Und auch die Dreiergruppen in Runde zwei, in denen zwei Mannschaften die Runde der letzten Zwölf erreichen, laden regelrecht zum Tricksen ein. Sportlich unfair ist zudem, dass die Niederlagen aus Runde eins und zwei nicht mitgenommen werden - so schaffte es Deutschland mit nur zwei Siegen bei drei Niederlagen unter die letzten Zwölf der WM und Russland konnte ohne Probleme absichtlich verlieren. Am Samstag leistete sich schließlich noch Brasilien ein 0:3 gegen Bulgarien und rutschte damit als Zweiter der Gruppe N in die deutsche Drittrundengruppe.

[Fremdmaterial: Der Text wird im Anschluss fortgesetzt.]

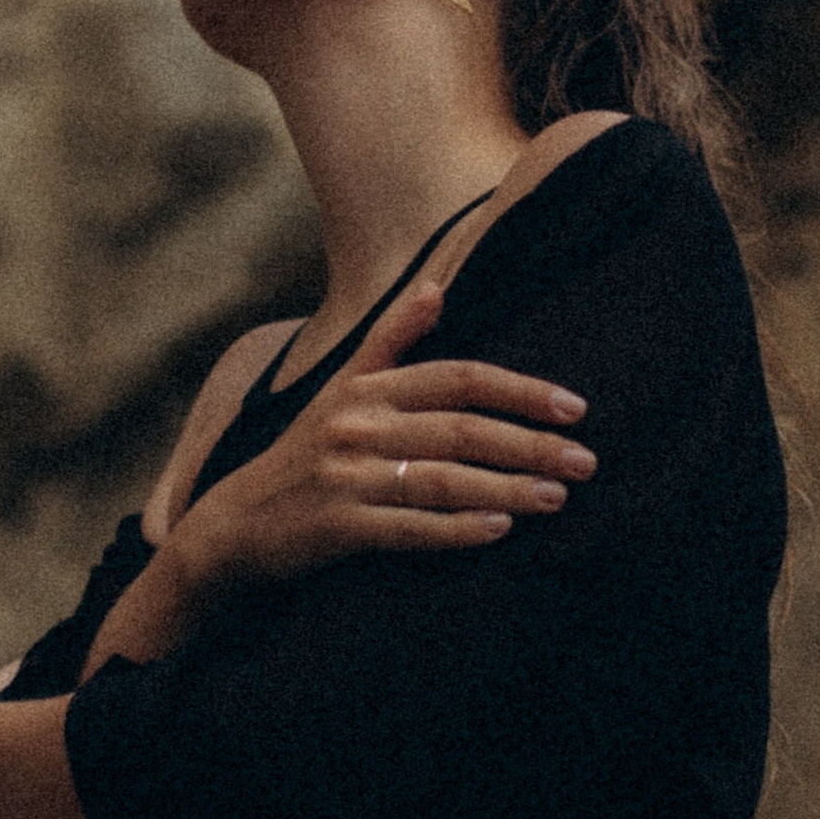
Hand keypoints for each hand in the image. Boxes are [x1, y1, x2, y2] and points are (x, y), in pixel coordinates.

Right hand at [96, 278, 592, 665]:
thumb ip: (391, 340)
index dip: (518, 390)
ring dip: (506, 487)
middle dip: (528, 443)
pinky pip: (408, 527)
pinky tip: (500, 530)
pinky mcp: (336, 526)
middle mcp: (356, 425)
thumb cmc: (303, 454)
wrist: (234, 523)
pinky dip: (456, 530)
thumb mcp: (340, 389)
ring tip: (558, 497)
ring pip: (441, 478)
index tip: (573, 407)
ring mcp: (344, 476)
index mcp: (365, 388)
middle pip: (459, 428)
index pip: (456, 378)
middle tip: (585, 460)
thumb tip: (437, 288)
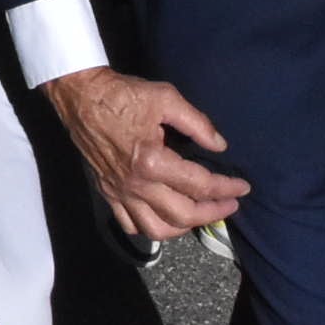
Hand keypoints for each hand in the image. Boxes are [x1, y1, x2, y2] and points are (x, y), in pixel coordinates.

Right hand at [45, 65, 249, 240]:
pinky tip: (164, 216)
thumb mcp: (166, 98)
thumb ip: (197, 124)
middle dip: (214, 213)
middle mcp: (137, 184)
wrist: (81, 95)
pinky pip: (130, 224)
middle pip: (183, 215)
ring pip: (157, 230)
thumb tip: (220, 146)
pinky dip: (151, 227)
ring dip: (184, 228)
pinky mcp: (107, 193)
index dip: (226, 188)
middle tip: (230, 204)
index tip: (243, 187)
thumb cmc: (124, 94)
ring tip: (199, 215)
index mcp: (152, 161)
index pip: (199, 184)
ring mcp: (120, 192)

Bei der kommenden Frauen-WM in Japan wird nach einer ganz anderen Formel gespielt, in der Niederlagen in den Vorrunden gnadenlos bestraft werden. Um das angekratzte Image der FIVB nicht weiter zu beschädigen, hat Präsident Wei schon angekündigt, dass die Trickserei von Italien eine einmalige Angelegenheit bleiben soll. „Wir arbeiten daran. Schreiben Sie über diese Sache in der Presse“, sagte Wei. Er hatte die Pressekonferenz nach dem Skandal-Spiel als aufmerksamer Zuschauer verfolgt.